Jak informował w dniu podpisania umów ramowych na produkcję 1400 Borsuków w Hucie Stalowa Wola szef MON wicepremier Mariusz Błaszczak przyszły cięższy polski bojowy wóz piechoty posadowiony na produkowanym w Stalowej Woli licencyjnym podwoziu gąsienicowym armatohaubic Krab będzie towarzyszył w boju zakontraktowanym już w USA, potężnym amerykańskim czołgom Abrams skoncentrowanym w przyszłości w 18. Żelaznej Dywizji.
Agencja Uzbrojenia MON nie kryje, iż oczekuje szybkich postępów w projektowaniu nowego bojowego pojazdu, tym bardziej ze wiele rozwiązań technicznych zostanie do cięższego bwp przeniesionych z kwalifikowanego już do seryjnej produkcji „Borsuka".

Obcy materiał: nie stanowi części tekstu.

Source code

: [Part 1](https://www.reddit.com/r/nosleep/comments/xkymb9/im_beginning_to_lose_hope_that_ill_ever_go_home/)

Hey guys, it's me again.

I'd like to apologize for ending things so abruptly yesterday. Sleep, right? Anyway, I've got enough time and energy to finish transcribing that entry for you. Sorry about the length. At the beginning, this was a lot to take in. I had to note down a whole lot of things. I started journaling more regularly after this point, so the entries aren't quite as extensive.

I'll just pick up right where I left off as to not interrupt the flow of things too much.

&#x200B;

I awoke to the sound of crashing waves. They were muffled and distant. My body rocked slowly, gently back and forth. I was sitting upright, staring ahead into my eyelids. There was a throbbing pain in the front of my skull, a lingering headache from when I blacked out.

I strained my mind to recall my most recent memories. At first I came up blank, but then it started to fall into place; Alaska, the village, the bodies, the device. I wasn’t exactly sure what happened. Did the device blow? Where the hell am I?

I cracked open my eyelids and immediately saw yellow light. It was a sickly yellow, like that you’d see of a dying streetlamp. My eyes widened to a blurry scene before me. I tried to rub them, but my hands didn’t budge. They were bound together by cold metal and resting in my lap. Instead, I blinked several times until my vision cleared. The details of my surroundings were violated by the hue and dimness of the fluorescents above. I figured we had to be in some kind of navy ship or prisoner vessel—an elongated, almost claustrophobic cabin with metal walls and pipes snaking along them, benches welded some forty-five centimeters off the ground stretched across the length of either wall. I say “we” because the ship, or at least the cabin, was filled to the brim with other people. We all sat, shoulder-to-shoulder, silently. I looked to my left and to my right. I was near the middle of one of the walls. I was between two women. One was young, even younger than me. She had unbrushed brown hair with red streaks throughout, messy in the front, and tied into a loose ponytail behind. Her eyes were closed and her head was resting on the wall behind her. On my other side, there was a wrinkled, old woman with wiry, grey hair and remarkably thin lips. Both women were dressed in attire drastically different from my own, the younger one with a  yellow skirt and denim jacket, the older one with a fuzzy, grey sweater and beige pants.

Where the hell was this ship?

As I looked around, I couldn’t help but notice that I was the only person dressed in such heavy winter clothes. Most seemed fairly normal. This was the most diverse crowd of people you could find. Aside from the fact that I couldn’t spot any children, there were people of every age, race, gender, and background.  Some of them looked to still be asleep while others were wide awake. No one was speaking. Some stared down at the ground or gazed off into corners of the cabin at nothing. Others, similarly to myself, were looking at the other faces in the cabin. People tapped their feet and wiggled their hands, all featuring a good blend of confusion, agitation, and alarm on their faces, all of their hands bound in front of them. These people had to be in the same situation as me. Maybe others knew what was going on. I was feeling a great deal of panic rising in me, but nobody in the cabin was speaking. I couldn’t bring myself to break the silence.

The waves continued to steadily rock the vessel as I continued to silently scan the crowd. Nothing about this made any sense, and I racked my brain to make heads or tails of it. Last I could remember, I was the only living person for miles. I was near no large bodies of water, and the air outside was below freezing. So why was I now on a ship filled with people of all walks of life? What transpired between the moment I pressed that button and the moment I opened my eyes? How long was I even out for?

Ta sama wieża dla obydwu pojazdów
Ppłk Krzysztof Płatek rzecznik Agencji Uzbrojenia potwierdza, że nowy wóz będzie korzystał z takiej samej co borsuk zdalnie sterowanej wieży ZSSW-30, w której zabudowana zostanie armata większego kalibru, np. 40 mm. Zdaniem specjalistów nie powinien być to problem, ponieważ od początku konstruktorzy przewidywali możliwość zintegrowania bezzałogowej wieży ZSSW z działami większymi niż standardowe „borsukowe" armaty 30 mm.
ZSSW-30
Największe różnice między tworzonym dopiero bewupem a borsukiem dotyczą podwozi i kadłubów pojazdów. Nowy wóz ma wykorzystać platformę samobieżnej koreańskiej haubicy K9, która jest większa i cięższa od rodzimej konstrukcji zastosowanej w Borsuku. Na tych samych licencyjnych podwoziach są również osadzone stalowowolskie haubice samobieżne Krab.